Whilst talking online with a friend about my anxiety I become more fully aware of my grief. I am so grateful that none of our family or friends have died, and at the same time I am grieving for the thousands of people who are no longer with us.
My grief feels overwhelming and I am tempted to push it away. However, I know that distracting myself only helps for a little while. So I stay with the emotions in a Focusing way which is gentle and accepting. I notice what I am feeling, and put a soothing hand on my chest where it hurts. Gradually my physical symptoms subside.
Life under Lockdown
I check my street from the window, it looks deserted and therefore safe, so I venture out for my daily exercise. A lady walks towards me from the opposite direction. The virus is very contageous and we must keep two metres apart. Our eyes meet. We both move to cross over the road. We stop and smile. I indicate that I will cross over. We wave and then continue walking on opposite sides of the street.
Each day I walk up the street or down the street, enjoying the sunshine and the flowers.
My son is outside in his car. I leave my granddaughter’s birthday presents on the step and close the front door. From a window I watch my son collect the presents, he places boxes of my favourite coffee pods on the step. I am longing for a hug. When he is safely back in the car, I open the front door. My granddaughter is shouting from the car ‘I love you’, I call back that I love her too. They drive away and I am heart-broken to see them go.
My four-year-old granddaughter in Florida calls me on Hangouts. We agree that every day is the same and give each other tours of our homes. We discuss the time difference and send each other stickers and photos. I treasure this time together, normally she would have been in school.
Whats App is ringing, I swipe, and there they all are, my son, daughter-in-law and little granddaughter with her beaming smile. We sing nursery rhymes and look at books.
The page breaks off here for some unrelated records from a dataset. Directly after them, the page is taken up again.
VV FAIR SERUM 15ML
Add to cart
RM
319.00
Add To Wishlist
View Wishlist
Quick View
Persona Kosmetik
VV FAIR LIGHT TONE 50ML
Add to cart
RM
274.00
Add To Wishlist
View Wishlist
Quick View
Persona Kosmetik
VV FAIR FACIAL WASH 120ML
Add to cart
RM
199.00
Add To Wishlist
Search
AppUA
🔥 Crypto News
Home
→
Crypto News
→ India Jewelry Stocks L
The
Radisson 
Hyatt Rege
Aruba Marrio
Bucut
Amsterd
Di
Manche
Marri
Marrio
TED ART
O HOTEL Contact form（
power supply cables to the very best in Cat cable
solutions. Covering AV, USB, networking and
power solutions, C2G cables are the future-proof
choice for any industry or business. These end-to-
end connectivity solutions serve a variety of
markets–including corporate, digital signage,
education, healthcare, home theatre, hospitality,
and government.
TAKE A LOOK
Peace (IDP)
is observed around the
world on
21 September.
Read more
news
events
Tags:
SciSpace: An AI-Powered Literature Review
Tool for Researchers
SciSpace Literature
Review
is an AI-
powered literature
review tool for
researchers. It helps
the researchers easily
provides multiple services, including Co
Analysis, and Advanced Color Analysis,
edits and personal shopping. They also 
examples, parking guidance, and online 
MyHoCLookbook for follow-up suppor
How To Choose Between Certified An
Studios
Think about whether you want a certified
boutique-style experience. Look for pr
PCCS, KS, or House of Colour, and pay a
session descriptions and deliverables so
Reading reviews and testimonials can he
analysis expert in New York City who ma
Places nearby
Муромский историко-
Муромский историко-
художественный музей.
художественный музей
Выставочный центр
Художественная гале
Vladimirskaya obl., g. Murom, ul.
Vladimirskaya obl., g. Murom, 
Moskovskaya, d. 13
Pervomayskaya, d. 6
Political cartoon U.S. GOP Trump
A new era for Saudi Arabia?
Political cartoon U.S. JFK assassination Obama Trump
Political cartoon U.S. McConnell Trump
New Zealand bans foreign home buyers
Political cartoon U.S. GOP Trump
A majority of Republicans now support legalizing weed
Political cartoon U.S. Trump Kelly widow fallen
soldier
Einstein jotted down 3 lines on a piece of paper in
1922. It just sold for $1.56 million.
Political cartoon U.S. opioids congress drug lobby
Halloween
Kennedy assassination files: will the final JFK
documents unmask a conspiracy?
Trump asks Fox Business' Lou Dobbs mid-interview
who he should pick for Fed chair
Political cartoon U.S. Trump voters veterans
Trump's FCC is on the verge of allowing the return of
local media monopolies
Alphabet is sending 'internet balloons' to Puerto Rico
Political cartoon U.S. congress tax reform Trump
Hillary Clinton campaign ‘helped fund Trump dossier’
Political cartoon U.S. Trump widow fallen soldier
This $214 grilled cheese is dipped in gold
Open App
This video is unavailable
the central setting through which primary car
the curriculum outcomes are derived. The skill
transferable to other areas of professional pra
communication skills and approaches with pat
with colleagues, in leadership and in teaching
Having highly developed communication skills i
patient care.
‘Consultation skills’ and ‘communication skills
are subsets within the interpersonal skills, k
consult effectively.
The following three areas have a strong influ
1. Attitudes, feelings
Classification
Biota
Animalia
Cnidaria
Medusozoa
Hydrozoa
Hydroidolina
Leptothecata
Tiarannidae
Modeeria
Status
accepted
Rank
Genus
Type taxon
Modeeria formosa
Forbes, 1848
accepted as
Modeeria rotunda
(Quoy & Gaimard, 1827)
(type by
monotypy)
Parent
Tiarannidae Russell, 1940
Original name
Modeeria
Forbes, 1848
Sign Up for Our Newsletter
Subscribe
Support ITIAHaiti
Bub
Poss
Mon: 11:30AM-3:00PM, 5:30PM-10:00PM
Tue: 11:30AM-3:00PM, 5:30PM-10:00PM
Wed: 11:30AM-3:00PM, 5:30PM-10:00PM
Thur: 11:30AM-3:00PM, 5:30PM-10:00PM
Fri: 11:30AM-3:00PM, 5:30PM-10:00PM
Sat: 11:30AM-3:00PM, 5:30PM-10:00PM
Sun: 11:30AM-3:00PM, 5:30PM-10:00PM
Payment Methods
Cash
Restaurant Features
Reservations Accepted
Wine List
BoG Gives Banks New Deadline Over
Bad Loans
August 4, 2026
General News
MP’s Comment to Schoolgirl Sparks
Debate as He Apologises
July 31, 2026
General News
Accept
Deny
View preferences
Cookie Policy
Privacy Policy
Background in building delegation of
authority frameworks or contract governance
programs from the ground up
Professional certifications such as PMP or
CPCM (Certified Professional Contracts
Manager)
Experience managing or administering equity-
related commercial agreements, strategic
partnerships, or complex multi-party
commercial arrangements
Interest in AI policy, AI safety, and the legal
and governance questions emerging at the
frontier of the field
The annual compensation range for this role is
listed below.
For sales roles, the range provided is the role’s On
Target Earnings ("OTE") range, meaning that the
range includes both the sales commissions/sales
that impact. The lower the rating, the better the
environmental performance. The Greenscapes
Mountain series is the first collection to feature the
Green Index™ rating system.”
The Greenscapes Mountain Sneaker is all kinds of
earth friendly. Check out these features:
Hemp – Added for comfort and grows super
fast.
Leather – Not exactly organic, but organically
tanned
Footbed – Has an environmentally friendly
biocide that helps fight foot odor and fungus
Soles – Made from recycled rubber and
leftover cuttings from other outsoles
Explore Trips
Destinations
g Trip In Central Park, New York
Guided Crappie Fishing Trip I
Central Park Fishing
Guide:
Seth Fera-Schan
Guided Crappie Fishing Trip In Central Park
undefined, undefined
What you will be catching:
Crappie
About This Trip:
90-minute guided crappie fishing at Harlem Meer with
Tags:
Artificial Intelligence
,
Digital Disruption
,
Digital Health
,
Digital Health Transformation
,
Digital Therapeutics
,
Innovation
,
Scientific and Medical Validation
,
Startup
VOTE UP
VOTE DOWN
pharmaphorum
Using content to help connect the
There are many opportunities for learning online. To begin with I cannot think about starting something new. The future feels too uncertain and I am living day by day, I concentrate upon the safety of my family, and connecting with clients. I talk with family and friends and feel that we are supporting each other.That is enough.
Eventually I feel more safe and recognize that we can take care of ouselves by living in this strange bubble of physical isolation. I choose an online course and join some workshops. Attending to my professional development is grounding and gives me a sense of hope.
Thursday evenings at 8pm
It starts with a gentle tinkling that becomes a clinking and then an enormous clanking with fireworks whistling and banging and bursting into coloured lights. Sometimes we join in, knocking on our pots and pans, waving at neighbours and saying thank you to our wonderful NHS.